13:30 - 14:30
Subloose Legendrian submanifolds and Bohr-Sommerfeld covers of monotone Lagrangian tori - Roman Golovko (Charles University)
By a result due to Ziltener, there exist no closed embedded Bohr-Sommerfeld Lagrangians inside CP^n for the prequantisation bundle whose total space is the standard contact sphere. On the other hand, any embedded monotone Lagrangian torus has a canonical nontrivial cover which is a Bohr-Sommerfeld immersion. We draw the front projections for the corresponding Legendrian lifts inside a contact Darboux ball of the threefold covers of both the two-dimensional Clifford and Chekanov tori (the former is the Legendrian link of the Harvey-Lawson special Lagrangian cone), and compute the associated Chekanov-Eliashberg algebras. Although these Legendrians are not loose, we show that they both admit exact Lagrangian cobordisms to the loose Legendrian sphere; they hence admit exact Lagrangian caps in the symplectisation, which are non-regular Lagrangian cobordisms. In addition, we will discuss the conjectural relation between the superpotential of an embedded monotone Lagrangian two-torus in CP2 with the augmentation polynomial of the Legendrian lift of its canonical threefold Bohr-Sommerfeld cover. This is joint work with Georgios Dimitroglou Rizell.
15:30 - 16:30
Geometry and fluids - Boris Khesin (University of Toronto)

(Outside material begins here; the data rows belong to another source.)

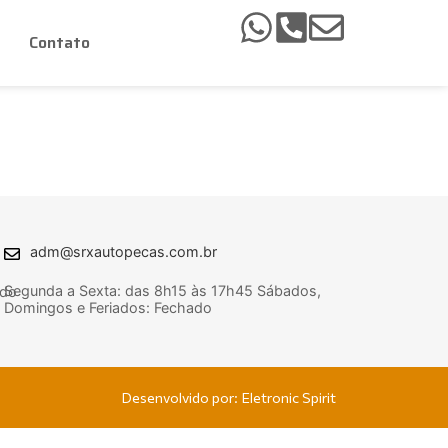
Contato
adm@srxautopecas.com.br
Segunda a Sexta: das 8h15 às 17h45 Sábados,
ado
Domingos e Feriados: Fechado
Desenvolvido por: Eletronic Spirit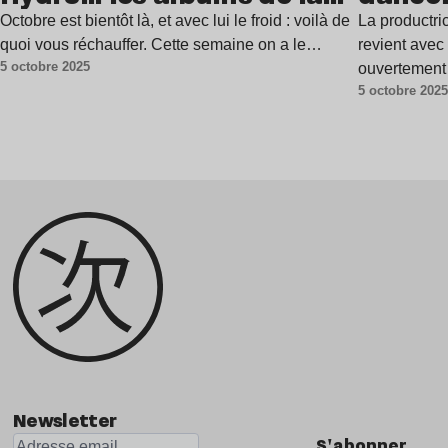
semaine
Octobre est bientôt là, et avec lui le froid : voilà de
La productri
quoi vous réchauffer. Cette semaine on a le…
revient ave
5 octobre 2025
ouvertement 
5 octobre 202
avec une ar
Newsletter
S'abonner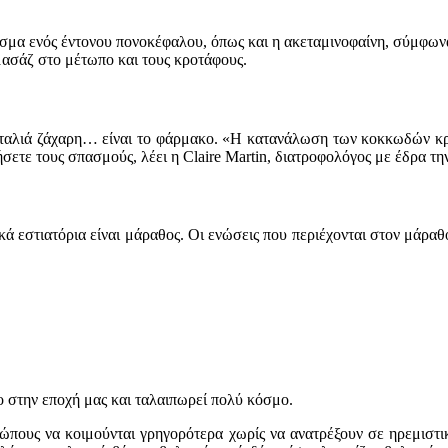
ασμα ενός έντονου πονοκέφαλου, όπως και η ακεταμινοφαίνη, σύμφωνα
μασάζ στο μέτωπο και τους κροτάφους.
κουταλιά ζάχαρη… είναι το φάρμακο. «Η κατανάλωση των κοκκωδών κρ
σετε τους σπασμούς, λέει η Claire Martin, διατροφολόγος με έδρα τη
ικά εστιατόρια είναι μάραθος. Οι ενώσεις που περιέχονται στον μάρα
ο στην εποχή μας και ταλαιπωρεί πολύ κόσμο.
ώπους να κοιμούνται γρηγορότερα χωρίς να ανατρέξουν σε ηρεμιστικ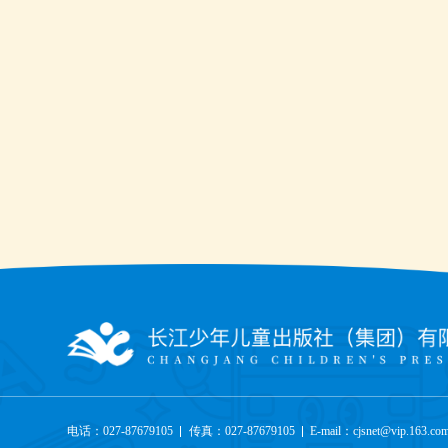
电话：027-87679105
传真：027-87679105
E-mail：cjsnet@vip.163.co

In 1966 V.Arnold suggested a group-theoretic approach to ideal hydrodynamics via the geodesic flow of the right-invariant energy metric on the group of volume-preserving diffeomorphisms of the flow domain. We describe several recent ramifications of this approach related to compressible fluids, optimal mass transport, as well as Newton's equations on diffeomorphism groups and smooth probability densities. It turns out that various important PDEs of hydrodynamical origin can be described in this geometric framework in a natural way. This is a joint work with G.Misiolek and K.Modin.